» **TO-DO LIST**
**1)** Copy the entries word for word, from their first line up to and including the line containing "For every layout".
**2)** Write what comes next in the forum thread about lumens per watt for LEDs and other lighting, picking up right after its last sentence.

» **TEXT EXTRACT**
begin
EDIT: they must be very well priced too... and have agood lumen maintenance.

Thanks


----------



## cheapo (Dec 29, 2005)

i would probably get them from China... they have them cheap.

-David


----------



## 3rd_shift (Dec 29, 2005)

Nichia may be your best bet for T5 leds.
The new cs models are puttng out around 60-70 lumens per watt.
Prices have been around 55 cents per piece in quantities of 100 thus far.
Should be less in higher quantities.
:thinking: I used to know the link to thier website on ordering these....
Just do a google search for Nichia leds.

With this many leds, heat will still be the enemy though.

Another possibility may be in using Compact flourescent, or Metal Halide HID lighting for something like that.
Compact flourescent is usually around 60-70 lumens per watt and still getting better.
HID metal halides are around 100+ lumens per watt for good fixtures when they are new.
Your halogens are only around 15-20 lumens per watt.

Full sized flourescents (F40's F96's etc.. are nearing 100 lumens per watt and often stay nearly that efficeint from beginning to end of thier service lives.
end
[Items from a data source]
begin
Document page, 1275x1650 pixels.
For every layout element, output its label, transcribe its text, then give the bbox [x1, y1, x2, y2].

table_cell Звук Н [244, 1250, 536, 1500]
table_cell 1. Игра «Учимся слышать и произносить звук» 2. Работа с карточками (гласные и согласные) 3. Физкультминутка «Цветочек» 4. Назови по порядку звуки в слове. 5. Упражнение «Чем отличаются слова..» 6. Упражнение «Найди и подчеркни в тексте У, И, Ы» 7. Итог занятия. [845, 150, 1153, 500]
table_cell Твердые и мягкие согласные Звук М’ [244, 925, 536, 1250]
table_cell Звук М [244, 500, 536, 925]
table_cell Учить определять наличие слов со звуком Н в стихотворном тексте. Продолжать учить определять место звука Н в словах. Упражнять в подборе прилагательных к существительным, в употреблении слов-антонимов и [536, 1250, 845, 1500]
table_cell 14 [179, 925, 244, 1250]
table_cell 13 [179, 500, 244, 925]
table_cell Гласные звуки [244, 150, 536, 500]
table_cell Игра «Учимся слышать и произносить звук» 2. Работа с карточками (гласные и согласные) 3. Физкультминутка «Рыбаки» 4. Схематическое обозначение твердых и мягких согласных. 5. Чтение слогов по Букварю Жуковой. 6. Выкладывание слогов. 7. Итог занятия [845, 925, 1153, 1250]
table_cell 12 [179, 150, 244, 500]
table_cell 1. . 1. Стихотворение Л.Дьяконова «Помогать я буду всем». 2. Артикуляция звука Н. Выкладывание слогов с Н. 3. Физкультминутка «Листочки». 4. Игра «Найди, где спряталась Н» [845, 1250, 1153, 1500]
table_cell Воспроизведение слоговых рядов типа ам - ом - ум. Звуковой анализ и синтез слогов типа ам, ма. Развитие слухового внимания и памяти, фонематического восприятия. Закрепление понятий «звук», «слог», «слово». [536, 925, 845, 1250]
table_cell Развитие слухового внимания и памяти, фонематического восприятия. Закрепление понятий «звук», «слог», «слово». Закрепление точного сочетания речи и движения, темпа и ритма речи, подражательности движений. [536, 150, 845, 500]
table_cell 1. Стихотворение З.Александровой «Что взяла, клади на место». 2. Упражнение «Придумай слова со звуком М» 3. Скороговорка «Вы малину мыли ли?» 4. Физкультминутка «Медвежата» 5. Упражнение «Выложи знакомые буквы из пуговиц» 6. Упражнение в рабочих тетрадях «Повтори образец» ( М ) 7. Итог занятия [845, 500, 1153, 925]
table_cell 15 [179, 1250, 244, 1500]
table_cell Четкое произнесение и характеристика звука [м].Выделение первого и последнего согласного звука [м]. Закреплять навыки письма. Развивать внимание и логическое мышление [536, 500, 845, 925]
end
» **RESULTS BY TASK**
**1)**
Document page, 1275x1650 pixels.
For every layout element, output its label, transcribe its text, then give the bbox [x1, y1, x2, y2].

**2)**
They are often cheaper too if not exposed to extreme climate, or weather conditions.


----------



## 3rd_shift (Dec 29, 2005)

cheapo said:


> i would probably get them from China... they have them cheap.
> 
> -David



Many of the chinese leds have not been lasting very long though.
They are supposed to last 100,000 hours, but they just don't for some reason.
Even 1000 hours is proving elusive for most of the Chinese leds.
Now, as for Luxeon3 leds, that's another story.
These are holding up much better.
These also come in 170 degree wide angle to start with.
They are also a lot easier and less tedious to mount to a large aluminum block, and then wire up thanks to thier large soldering star pads.
You will want stars, not emitters, for ease of mounting them all.
They can be Arctic Alumina glued and/or screwed on to a finned aluminum block.
Many nightclubs are going the Luxeon3 route for colored lighting lately too.


----------



## LumenHound (Dec 29, 2005)

Running some of the low cost 5mm leds at 30 milliamps may drastically reduce their lifespan. Stick with leds from top quality manufacturers if you decide to go down this road.

How long do you estimate it will take to solder all 1600 leds onto the 4 circuit boards?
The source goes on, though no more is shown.